Donald Trump hits back at campaign to block 2024 bid
The move to disqualify the former president cites an ‘insurrection clause’ in the 14th Amendment of the US Constitution.
Donald Trump denounced a campaign to force him off the ballot in next year’s presidential election after he suffered another defeat in court on Wednesday.
The move to disqualify him cites an “insurrection clause” in the 14th Amendment of the US Constitution. Some Democrats and conservative legal scholars have argued that his alleged attempts to overturn his defeat at the 2020 election, culminating in the riot at the US Capitol, make him ineligible to hold federal office again.

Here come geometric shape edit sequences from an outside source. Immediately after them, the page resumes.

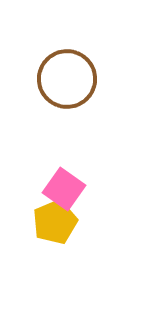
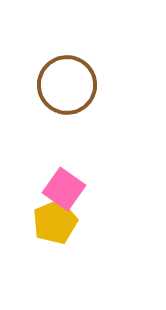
brown circle: moved 6 px down
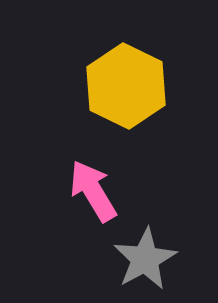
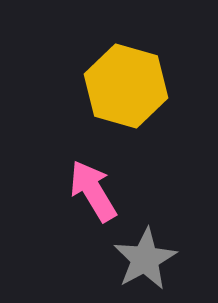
yellow hexagon: rotated 10 degrees counterclockwise
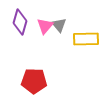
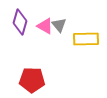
pink triangle: rotated 42 degrees counterclockwise
red pentagon: moved 2 px left, 1 px up
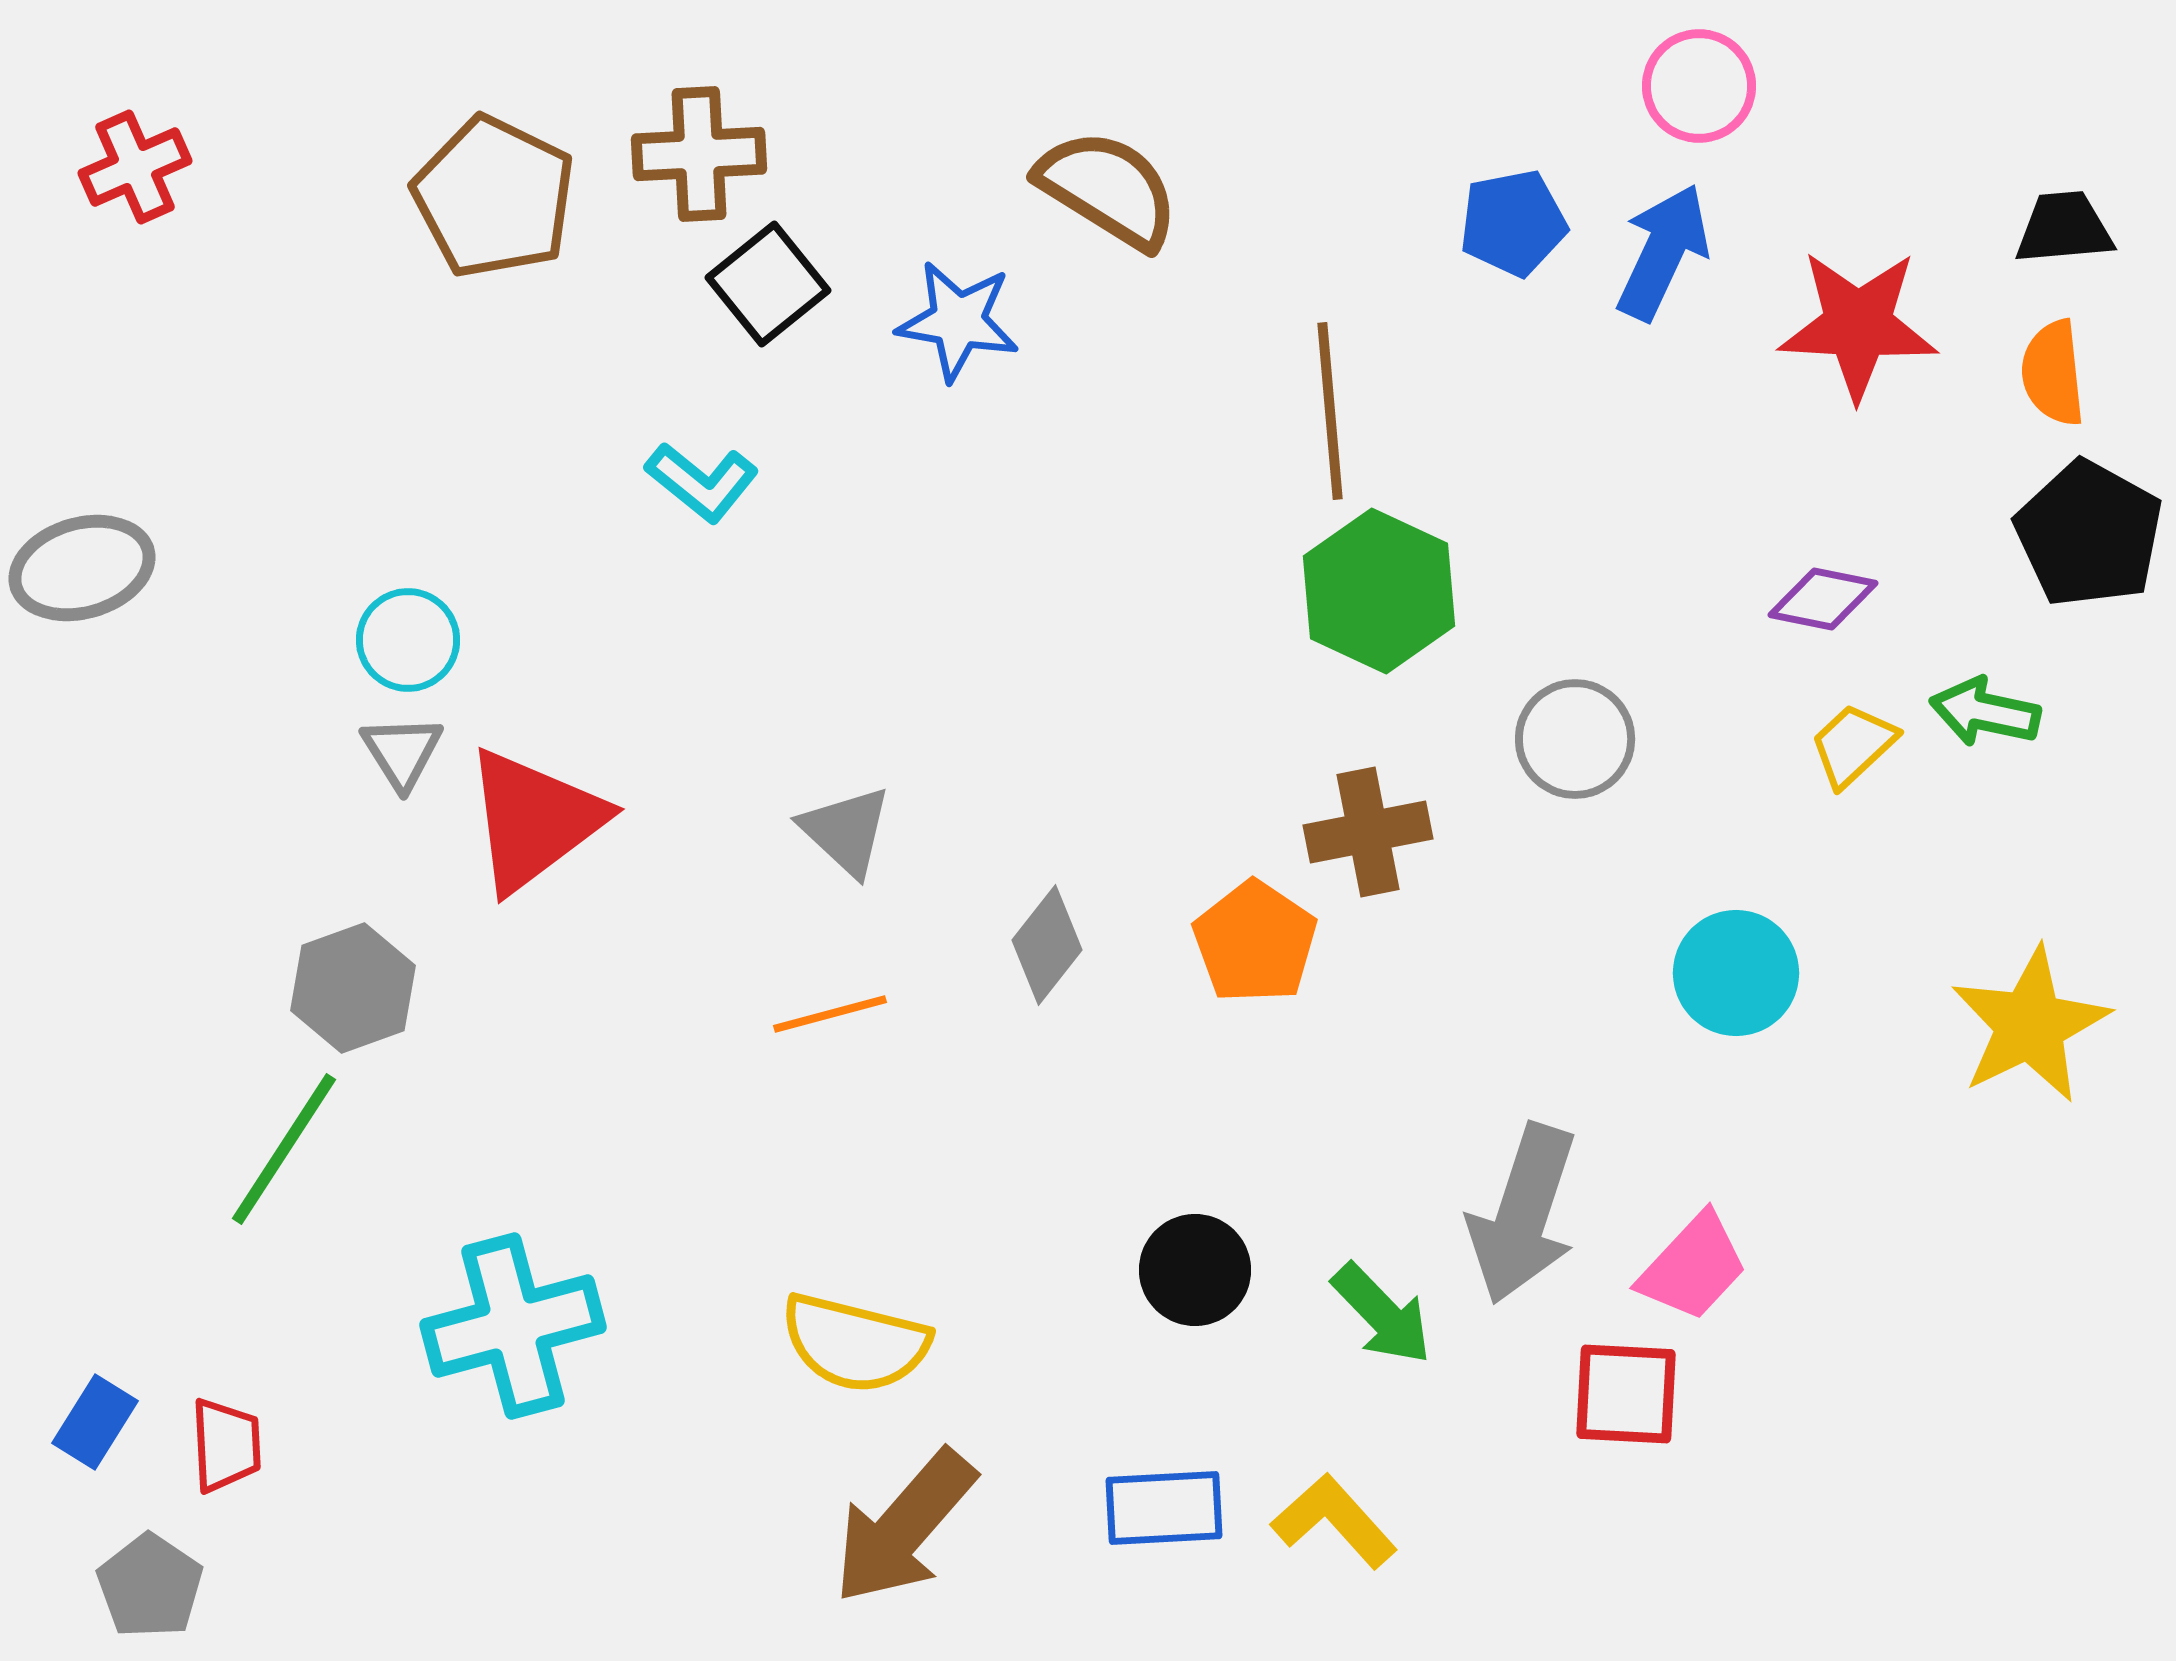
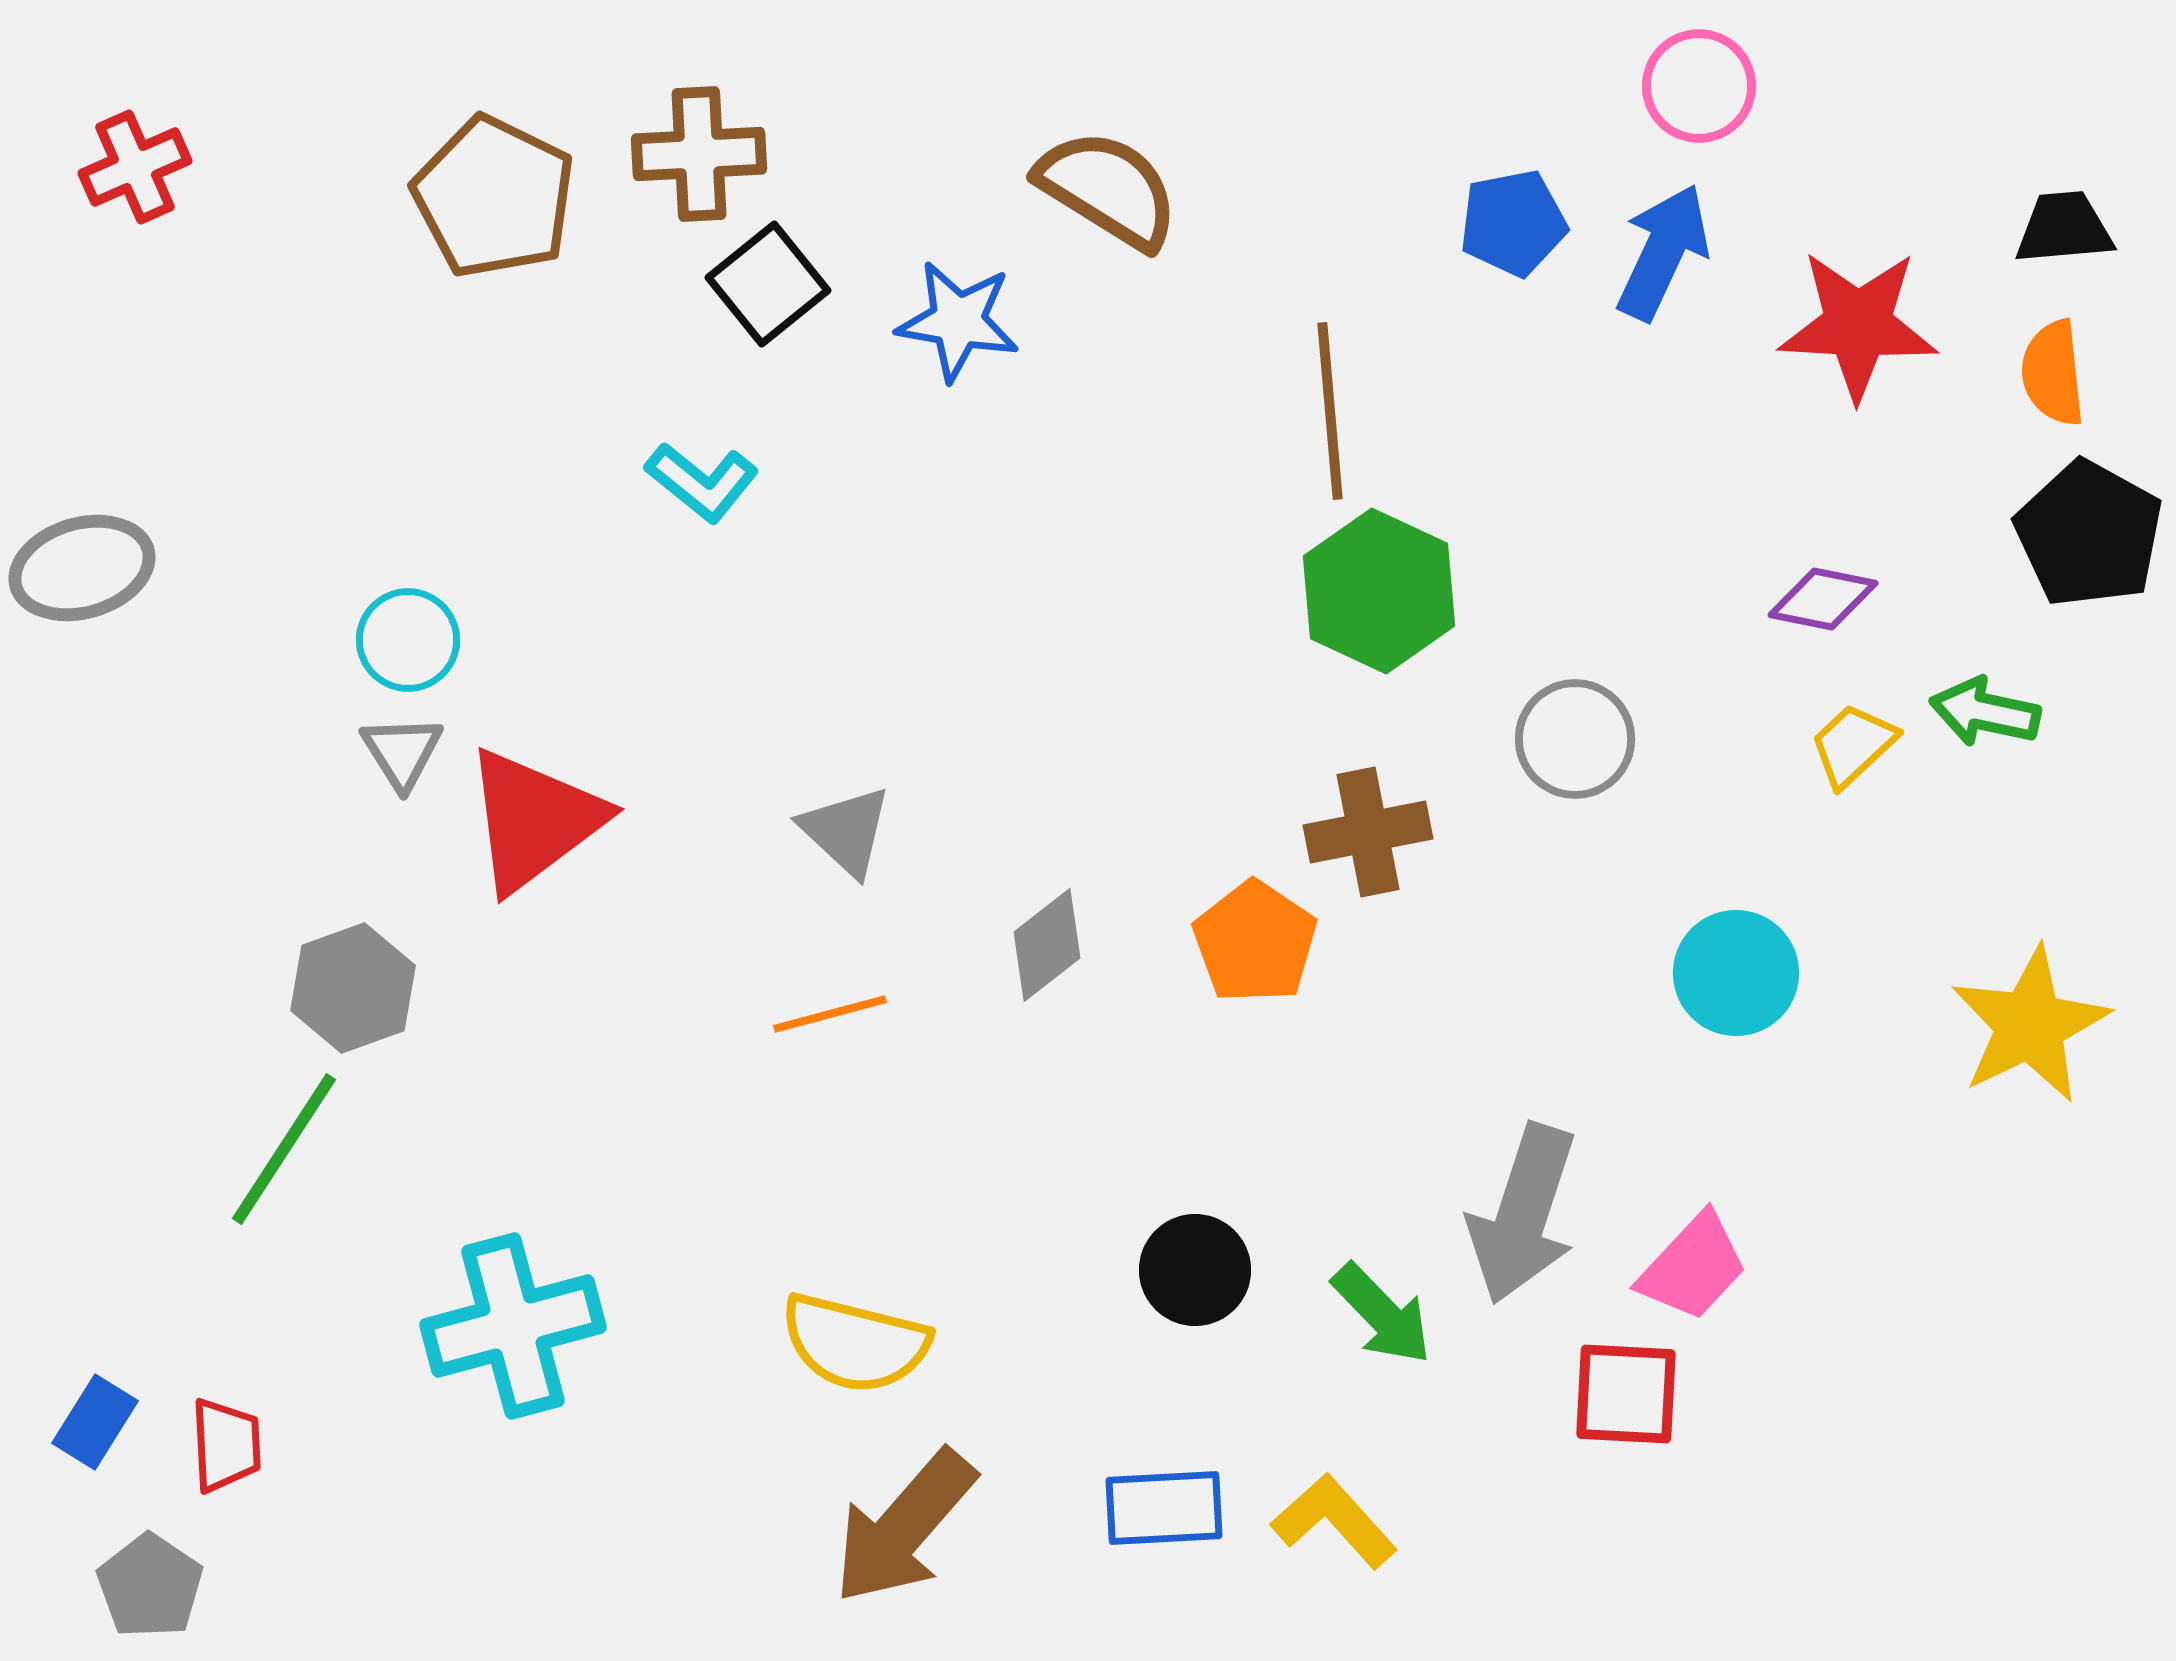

Mr Trump has branded the legal challenge “election interference”. Writing on his Truth Social platform, he said the move to disqualify him had “no legal basis” and was “just another trick” to “steal an election” for President Joe Biden, who was “incapable of winning in a free and fair election”.
Mr Trump was found liable for defamation on Wednesday in a second case brought by the writer E Jean Carroll, who alleges that he raped her in a New York store in the mid-1990s. A federal judge ruled in her favour and said the trial would simply have to determine how much Mr Trump must pay in damages.
In May he was ordered to pay Ms Carroll $US5m ($7.8m) in damages after a jury found he had sexually abused and defamed the writer, although he claimed he did not know her and that she was not his “type”. Judge Lewis Kaplan ruled on Wednesday that the May verdict would now carry into the second trial, brought by Ms Carroll over comments Mr Trump made in 2019 that she had made up the rape allegation to boost sales of her memoir. Ms Carroll is seeking more than $US10m in damages. The trial is set to open in January.
Election officials in several states, including the battlegrounds of Arizona, Michigan and New Hampshire, are studying whether Mr Trump should be removed from the 2024 ballot. Section three of the 14th Amendment bars anyone who has “engaged in insurrection or rebellion” against the US from holding elected office.
Legal scholars have argued that Mr Trump is disqualified under the clause, even if he is not convicted in the criminal cases against him. However, some Trump opponents have argued that legal efforts to disqualify the former president could be disastrous, wrecking public trust in the electoral system, deepening America’s political divide and inviting violent retaliation from his supporters.
Mr Trump faces four criminal indictments in total and will have to attend court hearings in four different cities next year, at the height of the Republican primary race and into the presidential campaign itself. In addition to federal charges in Washington and state charges in Georgia over his alleged attempt to overturn the 2020 election result, he faces charges in Florida over classified documents seized at his Mar-a-Lago home, and an indictment in New York over hush-money payments made to conceal an alleged affair with porn star Stormy Daniels before the 2016 election.
He has pleaded not guilty to all charges and has dismissed the indictments as a “witch-hunt” orchestrated by Mr Biden, the Democrats and anti-Trump Republicans to undermine his presidential campaign. Despite his mounting legal troubles, Mr Trump retains a commanding lead in the Republican primary race.